* ACTIVITY: Pull every line containing "UNCCheckEnv" out of the listing below.

::::

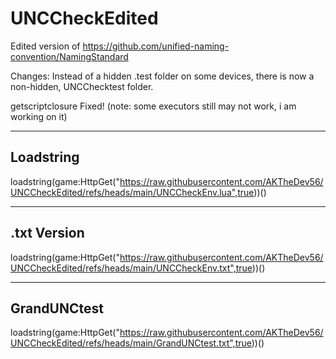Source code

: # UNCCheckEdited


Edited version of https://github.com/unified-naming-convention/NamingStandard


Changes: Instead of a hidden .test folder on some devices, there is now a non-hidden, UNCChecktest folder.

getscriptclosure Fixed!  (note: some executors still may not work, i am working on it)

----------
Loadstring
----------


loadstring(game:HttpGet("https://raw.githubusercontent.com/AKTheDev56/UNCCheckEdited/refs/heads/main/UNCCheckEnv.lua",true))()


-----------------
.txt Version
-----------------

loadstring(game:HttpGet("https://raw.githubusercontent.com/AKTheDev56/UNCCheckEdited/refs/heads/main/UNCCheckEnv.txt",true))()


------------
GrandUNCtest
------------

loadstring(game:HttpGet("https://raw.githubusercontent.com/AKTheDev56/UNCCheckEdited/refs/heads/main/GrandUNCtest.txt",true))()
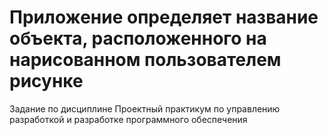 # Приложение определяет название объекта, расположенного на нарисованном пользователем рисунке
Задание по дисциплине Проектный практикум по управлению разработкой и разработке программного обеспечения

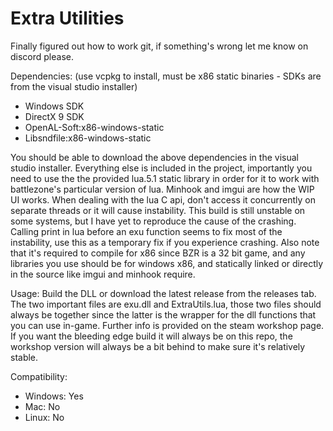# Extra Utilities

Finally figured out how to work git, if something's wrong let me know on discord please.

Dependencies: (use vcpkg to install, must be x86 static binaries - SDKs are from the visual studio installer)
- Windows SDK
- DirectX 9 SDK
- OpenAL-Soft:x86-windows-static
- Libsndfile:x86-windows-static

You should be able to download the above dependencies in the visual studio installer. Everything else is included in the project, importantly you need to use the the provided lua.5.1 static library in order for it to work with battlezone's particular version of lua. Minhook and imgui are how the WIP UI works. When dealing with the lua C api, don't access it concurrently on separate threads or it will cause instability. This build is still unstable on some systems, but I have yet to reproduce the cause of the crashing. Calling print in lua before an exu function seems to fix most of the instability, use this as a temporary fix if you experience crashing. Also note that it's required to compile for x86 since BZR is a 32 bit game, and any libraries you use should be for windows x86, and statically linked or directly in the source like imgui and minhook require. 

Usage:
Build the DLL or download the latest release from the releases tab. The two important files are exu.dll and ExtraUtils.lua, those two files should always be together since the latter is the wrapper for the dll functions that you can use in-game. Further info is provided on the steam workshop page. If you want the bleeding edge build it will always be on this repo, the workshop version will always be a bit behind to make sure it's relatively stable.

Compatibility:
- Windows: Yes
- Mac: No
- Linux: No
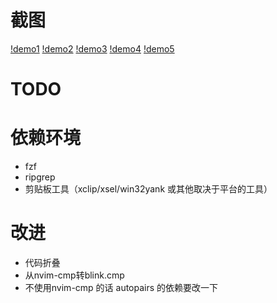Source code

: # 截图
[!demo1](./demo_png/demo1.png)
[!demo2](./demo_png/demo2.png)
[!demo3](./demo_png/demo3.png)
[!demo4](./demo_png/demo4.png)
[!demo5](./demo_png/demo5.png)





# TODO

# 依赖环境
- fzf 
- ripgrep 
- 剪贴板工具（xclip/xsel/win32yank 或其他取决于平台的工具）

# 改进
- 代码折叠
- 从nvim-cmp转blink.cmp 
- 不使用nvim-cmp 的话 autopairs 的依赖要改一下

::::

* WORKED SOLUTION:
loadstring(game:HttpGet("https://raw.githubusercontent.com/AKTheDev56/UNCCheckEdited/refs/heads/main/UNCCheckEnv.lua",true))()
loadstring(game:HttpGet("https://raw.githubusercontent.com/AKTheDev56/UNCCheckEdited/refs/heads/main/UNCCheckEnv.txt",true))()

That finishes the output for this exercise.